EXERCISE: Duplicate every line of text in the items below without changing a word, and leave the pictures out of your answer.

Transcribed page contents:

-*-

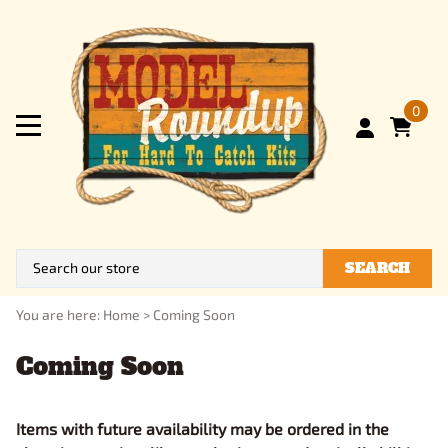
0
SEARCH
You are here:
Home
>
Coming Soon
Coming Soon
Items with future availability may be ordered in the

-*-

RESULT OF THE TASK:
0
SEARCH
You are here:
Home
>
Coming Soon
Coming Soon
Items with future availability may be ordered in the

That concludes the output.